The only way to send money electronically has always been to rely on a centralized intermediary, say someone like PayPal. And what PayPal does is it keeps track of the amount of money that I have in my account. Say I loaded it from my bank account or I got paid by another PayPal user, and then PayPal lets me send the PayPal Bitcoin.
Won't let me send more money than I ever have, and will tell somebody else whether they've received money from me. PayPal just keeps this ledger of transactions. So with PayPal, there's one ledger and it's held by a company PayPal. In the PayPal Bitcoin network that ledger is distributed across every participant, so anybody who's connecting to the network has a copy of it on their computer in full, going all the way back to the history of the network when it was first created in 2009.
Now, how does new information get added to that ledger? Well, that's this role that miners play. They listen for transaction messages that are validly signed on the network.
And they bundle them into what we call a block. They announce this block and they say, "Now, you all take this and add this to your copy of the ledger. We call that ledger a block chain because the miner has just announced a block and that block is mathematically linked to all the blocks in the past. They're chained together like a big long string. What they're doing is providing a public good, they're relaying transactions, validating signatures, putting them into a block, adding that block to the block chain and distributing that to all the people on the network.

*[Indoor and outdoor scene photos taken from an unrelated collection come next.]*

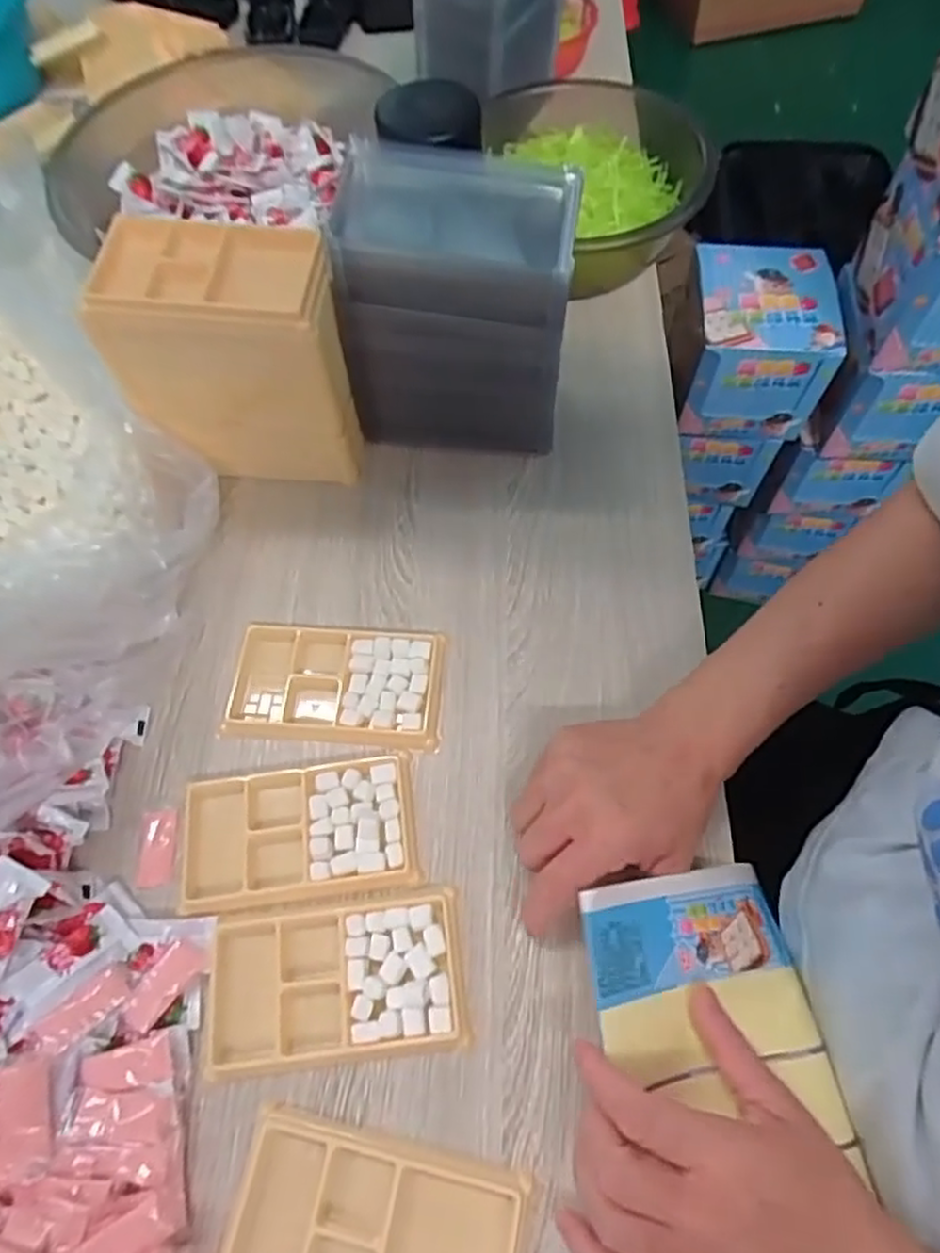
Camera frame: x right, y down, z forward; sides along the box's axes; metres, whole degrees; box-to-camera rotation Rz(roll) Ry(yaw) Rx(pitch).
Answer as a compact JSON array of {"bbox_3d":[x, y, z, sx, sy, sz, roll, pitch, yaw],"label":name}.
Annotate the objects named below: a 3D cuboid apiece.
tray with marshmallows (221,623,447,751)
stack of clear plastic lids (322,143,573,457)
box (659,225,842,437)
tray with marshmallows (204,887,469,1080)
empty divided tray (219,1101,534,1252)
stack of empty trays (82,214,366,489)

They're given a reward by the network for performing this public good. And that reward comes in two different ways. One, a Crypto Swami Bitoin Miner is allowed to stick in the ledger of transactions for that ten minutes, one special transaction. And if it says, "I, the miner pay myself 12.5-bit points," and they came from nowhere.
This is the only time on the Bitcoin network that anyone is allowed to ever have a transaction that didn't have any inputs, that literally created money out of thin air. At some point, somebody started calling this activity of getting new Bitcoins by providing this public good on the network, mining. It's like digging into the side of a mountain and getting gold.